Kreisvorsitzender will aufgeheizte Stimmung verhindern
Auch wenn die Gewalt tatsächlich nicht ansteigt, jeder brutale Überfall schädigt den Fußball. Denn wer will schon im Amateurbereich spielen, wenn er ständig Angst davor haben muss, den Kiefer gebrochen zu bekommen? Für den Nachwuchs ist der Sport so unattraktiv. Da sich aber nur schwer verhindern lässt, dass einzelne Akteure austicken, geht es dem Kreisvorsitzenden Thorsten Flügel vor allem darum, eine über Gebühr aufgeheizte Stimmung im Vorfeld zu verhindern. In einem Schreiben fordert er ein „deutliches Einwirken auf Vereinsmitglieder, sobald sich aggressives Verhalten auch nur andeutet.“ Vorstellen könnte sich Flügel, dass Schiedsrichter vor der Saison zu den Mannschaften gehen und man sich gegenseitig besser kennenlernt „Das schafft Verständnis“, sagt er.

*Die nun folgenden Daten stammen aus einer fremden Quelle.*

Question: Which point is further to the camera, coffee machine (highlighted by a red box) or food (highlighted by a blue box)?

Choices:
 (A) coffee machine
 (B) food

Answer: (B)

Was in diesen Tagen immer wieder mitschwingt, ist ein Gefühl, dass die Gewalt meist von jungen Männern mit Migrationshintergrund ausgeht. Unabhängig vom aktuellen Vorfall. „Das kann man empirisch belegen“, sagt Gunter A. Pilz. Gründe dafür seien nicht etwa „südländisches Temperament“, sondern eine im Vergleich zu Spielern ohne diesen Hintergrund oft geringere Bildung. „Niemand schlägt zu, weil er einen Migrationshintergrund hat“, sagt Pilz. Thaya Vester hat ermittelt, dass Zuwanderer überproportional häufig Täter, aber auch Opfer sind. Die Wissenschaftlerin aus Tübingen warnt zudem vor einer Pauschalisierung.
Helmut D. dürfte es letztlich egal sein, wer auf ihn eingeschlagen hat. Nach mittlerweile drei Operationen erholt er sich im Krankenhaus. Trotz der Erfahrung will er weiterhin Spiele pfeifen.